Gradient Descent works in much the same way with logistic regression as with linear regression. First, we can define the cost function in the same way as before, except that now our hypothesis is different (is a function of the sigmoid function): $J(\theta) = \frac{1}{m} \sum_{i=1}^m Cost(h_{\theta}(x^{(i)}), y^{(i)})$ $= -\frac{1}{m} [\sum_{i=1}^m y^{(i)} \log h_{\theta}(x^{(i)}) + (1 - y^{(i)}) \log (1 - h_{\theta}(x^{(i)})]$

As before, it is considerably easier to scale the features before applying gradient descent.

### Multiple classes

Classification can also be applied in the case of multiple classes (or groups).
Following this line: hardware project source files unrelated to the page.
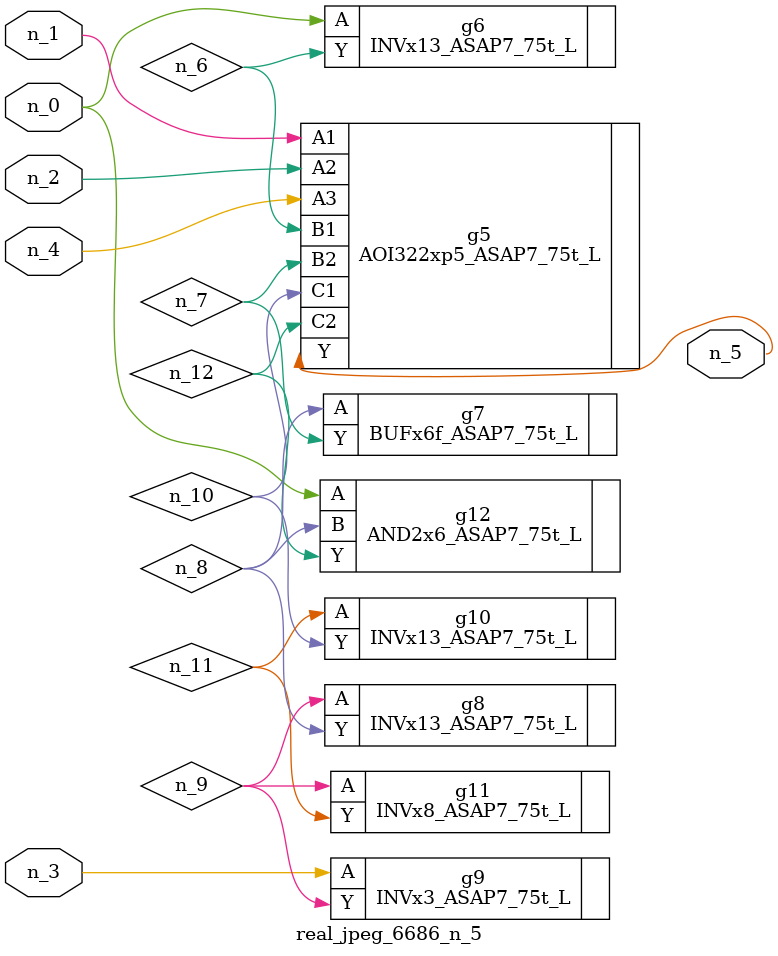
<source format=v>
module real_jpeg_6686_n_5 (n_4, n_0, n_1, n_2, n_3, n_5);

input n_4;
input n_0;
input n_1;
input n_2;
input n_3;

output n_5;

wire n_12;
wire n_8;
wire n_11;
wire n_6;
wire n_7;
wire n_10;
wire n_9;

INVx13_ASAP7_75t_L g6 ( 
.A(n_0),
.Y(n_6)
);

AND2x6_ASAP7_75t_L g12 ( 
.A(n_0),
.B(n_8),
.Y(n_12)
);

AOI322xp5_ASAP7_75t_L g5 ( 
.A1(n_1),
.A2(n_2),
.A3(n_4),
.B1(n_6),
.B2(n_7),
.C1(n_10),
.C2(n_12),
.Y(n_5)
);

INVx3_ASAP7_75t_L g9 ( 
.A(n_3),
.Y(n_9)
);

BUFx6f_ASAP7_75t_L g7 ( 
.A(n_8),
.Y(n_7)
);

INVx13_ASAP7_75t_L g8 ( 
.A(n_9),
.Y(n_8)
);

INVx8_ASAP7_75t_L g11 ( 
.A(n_9),
.Y(n_11)
);

INVx13_ASAP7_75t_L g10 ( 
.A(n_11),
.Y(n_10)
);


endmodule
</source>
One extension of logistic regression is known as multinomial logistic regression. The most famous dataset for this kind of analysis is Fisher's iris dataset (which is already in the R's datasets base package), from his "The use of multiple measurements in taxonomic problems." (1936). From R's help file on the data (help(iris)):

This famous (Fisher's or Anderson's) iris data set gives the measurements in centimeters of the variables sepal length and width and petal length and width, respectively, for 50 flowers from each of 3 species of iris. The species are Iris setosa, versicolor, and virginica. Here I show how to apply Linear Discriminant Analysis and Multinomial Logistic Regression to this three-class problem.

Typically we would assess the performance of these models by dividing the data into training and test samples, and possibly choosing the parameters through cross-validation. I expect to touch on these issues in later posts as I continue this series on Stanford's open machine learning class.